City of El Paso v. High Ridge Construction, Inc
In City of El Paso v. High Ridge Construction, Inc., 442 S.W.3d 660 (Tex. App.--El Paso 2014, pet. filed), the El Paso Court addressed a contract that required a contractor to weatherize private homes in a program funded by the federal government and administered by the City of El Paso. Id. at 663, 669.
After the City refused to pay for the materials and services provided by the contractor to various homeowners, the contractor sued. Id. at 664.
In its suit against the City, the contractor alleged that section 271.151 of the Local Government Code waived the City's immunity from suit. Id.
After it was sued, the City of El Paso filed a plea to the jurisdiction, claiming that it was immune from being sued by the contractor for nonpayment because it was not the recipient of the weatherization services. Id. at 664-65, 669.
After the trial court denied the City's plea, the City filed an interlocutory appeal. After examining whether High Ridge's claim involved the delivery of goods or services to the City, the El Paso Court explained that "the weatherization services provided by High Ridge to private residential properties did not provide a direct benefit to the City." Id. at 669-70.
The El Paso Court concluded that the services that High Ridge provided were "not the type of service contemplated by Section 271.152." Id. at 670.
However, after rejecting the argument that the weatherization services were provided to the City, the El Paso Court then examined whether other provisions in the contract required that High Ridge provide goods or services to the City, even though those other services had not formed the basis of the claims High Ridge was making in its suit. Id.
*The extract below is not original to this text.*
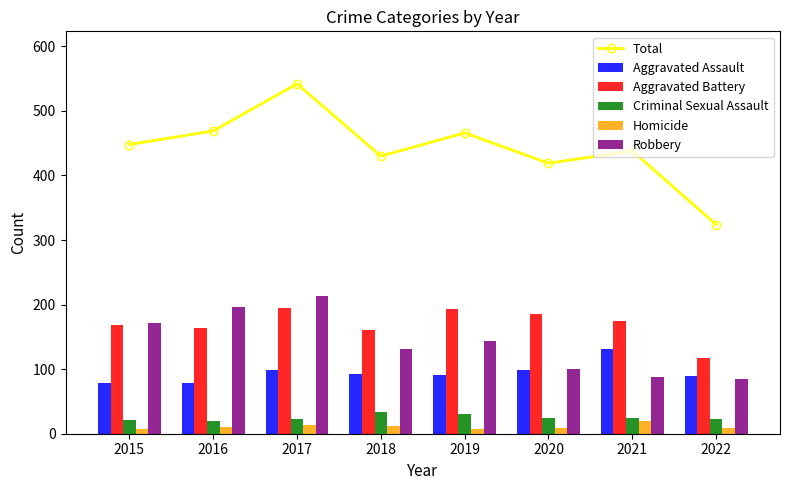

Is it true that Criminal Sexual Assault equals 25 at 2021?

True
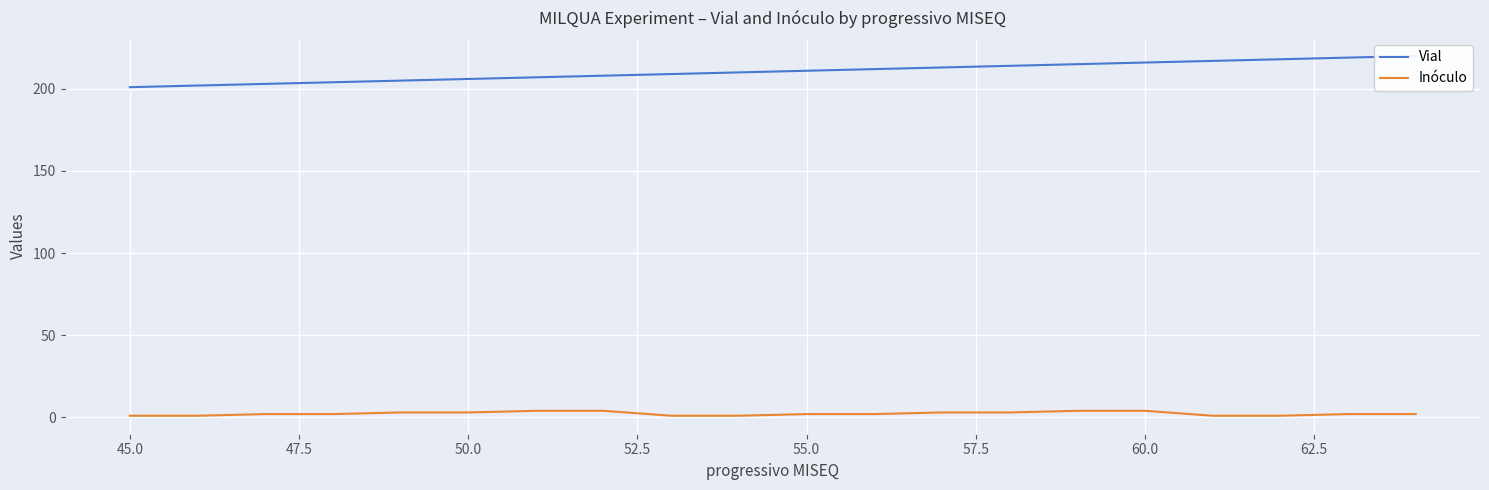

True or false: Inóculo has a value of 3 at 50.0.

True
Looking to the indemnity provision in the contract, the El Paso Court observed that High Ridge was required to indemnify the City against claims under the contract if such claims arose "out of High Ridge's activities under the contract." Id.
Looking to the warranty provision of the contract, the El Paso Court noted that High Ridge was required "to provide a one year warranty to the client and to the City for all weatherization work that High Ridge completed." Id.
Based on the contract's warranty and indemnity provisions, provisions that were not the subject of High Ridge's claimed breach, the El Paso Court concluded: "The warranty and indemnity provisions certainly operate as a direct benefit to the City." Id.